For interpretation most nation, Steinbeck — who grew up professional three sisters — confidential a joyous childhood. Soil was against the law but quickwitted. He au fait an beforehand appreciation affection the terra firma and response particular California's Salinas Depression, which would greatly briefing his set apart
•
REVIEW: A New Biography of John Steinbeck, 'America's Most Pissed Off Writer'
Mad at the World: A Life of John Steinbeck by William Souder (W. W. Norton)
By Jim Swearingen
So many of the greatest artistic geniuses are best admired at a lifetime’s length. Grappling with the Muses can entail a level of self-absorption that precludes humane behavior toward their closest friends, partners, even their own children.

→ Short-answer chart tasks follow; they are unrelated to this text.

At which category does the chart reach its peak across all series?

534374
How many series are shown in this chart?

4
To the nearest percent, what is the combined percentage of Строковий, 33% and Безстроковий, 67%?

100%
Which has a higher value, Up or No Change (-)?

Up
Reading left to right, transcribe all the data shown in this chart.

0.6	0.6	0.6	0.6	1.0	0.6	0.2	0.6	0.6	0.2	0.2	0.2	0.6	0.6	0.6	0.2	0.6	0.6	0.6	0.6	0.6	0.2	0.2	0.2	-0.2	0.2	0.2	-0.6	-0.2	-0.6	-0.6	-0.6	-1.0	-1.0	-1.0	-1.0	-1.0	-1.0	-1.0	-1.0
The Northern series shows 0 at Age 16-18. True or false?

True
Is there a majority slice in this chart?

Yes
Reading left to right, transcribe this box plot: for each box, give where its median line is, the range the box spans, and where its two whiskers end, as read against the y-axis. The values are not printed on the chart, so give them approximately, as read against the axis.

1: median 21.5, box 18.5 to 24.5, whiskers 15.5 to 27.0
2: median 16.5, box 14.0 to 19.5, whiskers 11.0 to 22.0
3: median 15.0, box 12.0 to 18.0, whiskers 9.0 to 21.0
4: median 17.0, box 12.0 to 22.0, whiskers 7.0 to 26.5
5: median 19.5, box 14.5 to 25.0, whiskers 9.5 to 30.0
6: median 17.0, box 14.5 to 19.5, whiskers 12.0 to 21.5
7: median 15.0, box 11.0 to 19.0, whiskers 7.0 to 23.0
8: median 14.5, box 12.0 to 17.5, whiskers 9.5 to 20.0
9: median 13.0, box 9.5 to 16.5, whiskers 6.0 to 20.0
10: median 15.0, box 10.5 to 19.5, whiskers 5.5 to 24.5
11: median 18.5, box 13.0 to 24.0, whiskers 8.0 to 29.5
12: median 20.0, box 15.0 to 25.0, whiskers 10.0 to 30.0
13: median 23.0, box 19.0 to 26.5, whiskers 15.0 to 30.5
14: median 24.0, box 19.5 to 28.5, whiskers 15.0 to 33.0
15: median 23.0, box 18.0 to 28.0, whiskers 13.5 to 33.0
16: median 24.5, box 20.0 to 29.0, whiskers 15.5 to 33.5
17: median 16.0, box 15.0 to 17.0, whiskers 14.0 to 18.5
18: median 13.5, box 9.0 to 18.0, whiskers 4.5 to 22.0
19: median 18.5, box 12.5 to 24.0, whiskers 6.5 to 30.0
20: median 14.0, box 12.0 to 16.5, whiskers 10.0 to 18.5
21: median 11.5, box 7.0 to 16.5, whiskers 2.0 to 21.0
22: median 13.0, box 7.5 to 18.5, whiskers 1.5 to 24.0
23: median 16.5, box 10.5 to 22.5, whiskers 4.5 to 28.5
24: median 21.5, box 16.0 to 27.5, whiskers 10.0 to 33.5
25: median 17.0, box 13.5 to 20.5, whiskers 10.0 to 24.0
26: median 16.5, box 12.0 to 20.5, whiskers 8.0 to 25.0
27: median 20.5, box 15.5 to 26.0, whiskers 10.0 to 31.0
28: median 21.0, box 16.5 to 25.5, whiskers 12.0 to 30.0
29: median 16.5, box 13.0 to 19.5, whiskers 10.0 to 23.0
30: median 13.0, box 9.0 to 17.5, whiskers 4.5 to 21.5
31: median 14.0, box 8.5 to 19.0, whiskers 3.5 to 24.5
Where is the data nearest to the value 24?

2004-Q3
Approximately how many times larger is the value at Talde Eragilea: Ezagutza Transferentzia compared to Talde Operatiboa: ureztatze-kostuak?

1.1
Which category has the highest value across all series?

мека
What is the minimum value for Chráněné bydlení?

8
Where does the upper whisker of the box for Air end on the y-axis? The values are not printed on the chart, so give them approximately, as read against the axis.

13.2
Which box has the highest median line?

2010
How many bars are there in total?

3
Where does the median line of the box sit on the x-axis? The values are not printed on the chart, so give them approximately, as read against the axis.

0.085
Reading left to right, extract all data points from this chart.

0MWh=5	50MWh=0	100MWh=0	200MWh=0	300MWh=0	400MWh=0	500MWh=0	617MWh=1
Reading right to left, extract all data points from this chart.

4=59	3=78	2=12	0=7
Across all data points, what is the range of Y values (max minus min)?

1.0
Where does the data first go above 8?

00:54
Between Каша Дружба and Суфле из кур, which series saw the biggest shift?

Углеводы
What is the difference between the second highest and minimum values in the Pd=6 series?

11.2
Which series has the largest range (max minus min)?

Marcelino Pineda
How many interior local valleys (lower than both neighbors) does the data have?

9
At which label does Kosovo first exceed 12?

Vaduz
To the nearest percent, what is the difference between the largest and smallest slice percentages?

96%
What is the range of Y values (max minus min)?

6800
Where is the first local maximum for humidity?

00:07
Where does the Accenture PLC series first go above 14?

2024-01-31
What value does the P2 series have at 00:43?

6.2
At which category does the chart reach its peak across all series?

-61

John Steinbeck is no exception to that dictum as 2005 Pulitzer finalist William Souder illustrates in his new biography, Mad at the World. Steinbeck’s mania and addictions, while fueling some of the starkest American depictions of the Great Depression and social injustice, also made him a beastly companion. He was another of those mad savants whose petty and felonious torments we must overlook to give his work an impartial audience.
From his lifelong infatuation with Arthurian legends to his own tales of male wandering and failing, Steinbeck was ever obsessed with mankind’s struggle against abusive power. Despising conventionality and chafing at brutality, his protagonists always find a hard-scrabbled dignity as they defy the indifferent authority of foremen, cops, bankers, anyone who has the power to give while preferring to take.